=== CONSIGNE ===
Répondez brièvement aux questions suivantes à partir du texte présenté, en reprenant les repères (a), (b), (c).
(a) Quels lieux sont énumérés dans la toute première question du texte ?
(b) D'où la personne qui écrit dit-elle mener cette réflexion ?
(c) Quels déchets s'amoncellent dans le parc situé au bout de la rue ?

=== TEXTE PRÉSENTÉ ===
###
Alors que doit-on faire de ces montagnes, de ces forêts, de ces espaces naturels et sauvages ? Doit-on y résider pour mieux les servir et les défendre, pour mieux résister à ce qui nous oppresse, nous et l’ensemble du vivant ? Ne devrait-on pas, au contraire, les sanctuariser pour ne pas les souiller, et les arpenter avec précautions ? Peut-on être à la fois le problème et la solution ? Ces questions nous mènent à nous demander où nous sommes les plus utiles, les plus politiques. Moi qui pense à tout cela depuis mon appartement en ville, ne devrais-je pas commencer par protéger le parc qui se trouve au bout de ma rue, où capsules, bris de verre et mégots s’amoncellent, témoins d’une liberté factice, d’un je-m’en-foutisme égoïste, d’une solitude maladive – bref, de tout ce que la ville engendre de pire ?
###
=== EXTRAITS DE DONNÉES ===
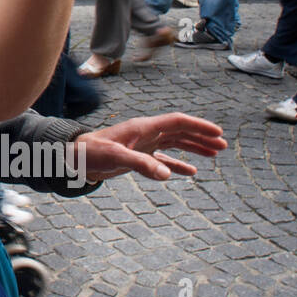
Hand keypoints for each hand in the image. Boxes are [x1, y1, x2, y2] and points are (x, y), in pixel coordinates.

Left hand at [74, 113, 227, 182]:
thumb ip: (141, 164)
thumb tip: (167, 175)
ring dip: (194, 148)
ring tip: (214, 154)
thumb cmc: (90, 153)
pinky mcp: (137, 156)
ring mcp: (142, 144)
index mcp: (143, 128)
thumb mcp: (115, 157)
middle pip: (180, 131)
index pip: (177, 122)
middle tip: (223, 145)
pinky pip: (163, 158)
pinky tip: (190, 172)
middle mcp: (145, 133)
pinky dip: (177, 163)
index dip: (198, 126)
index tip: (217, 133)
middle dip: (201, 137)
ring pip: (174, 143)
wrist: (73, 158)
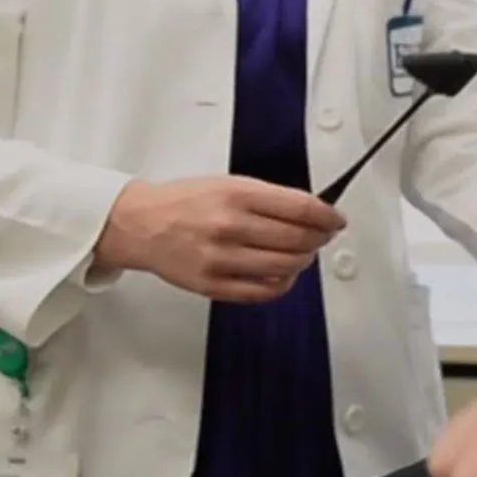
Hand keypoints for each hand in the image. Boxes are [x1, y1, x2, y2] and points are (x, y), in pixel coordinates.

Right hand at [93, 176, 345, 303]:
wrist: (140, 224)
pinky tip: (282, 274)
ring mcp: (222, 259)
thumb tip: (312, 212)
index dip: (328, 217)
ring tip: (303, 253)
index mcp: (237, 195)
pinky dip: (282, 284)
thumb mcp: (229, 183)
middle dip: (319, 239)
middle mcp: (230, 227)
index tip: (336, 220)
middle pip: (298, 239)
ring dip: (303, 261)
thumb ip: (269, 198)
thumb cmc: (185, 202)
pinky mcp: (213, 285)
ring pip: (285, 267)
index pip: (301, 209)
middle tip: (323, 236)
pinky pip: (263, 292)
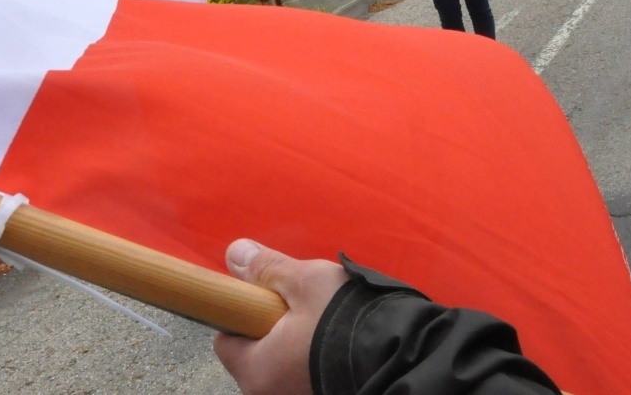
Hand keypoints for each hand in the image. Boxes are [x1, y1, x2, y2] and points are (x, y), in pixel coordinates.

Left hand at [213, 240, 348, 394]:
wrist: (404, 356)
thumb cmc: (345, 320)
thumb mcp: (305, 282)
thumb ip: (266, 269)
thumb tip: (234, 254)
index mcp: (256, 372)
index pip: (226, 341)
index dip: (243, 315)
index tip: (265, 299)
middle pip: (257, 355)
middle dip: (274, 331)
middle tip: (304, 308)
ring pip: (284, 366)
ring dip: (297, 346)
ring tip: (326, 323)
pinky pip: (306, 375)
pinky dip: (315, 359)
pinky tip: (338, 343)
###
=== RÉPONSE RÉDIGÉE ===
(a) Les montagnes, les forêts et les espaces naturels et sauvages.
(b) Depuis son appartement en ville.
(c) Des capsules, des bris de verre et des mégots.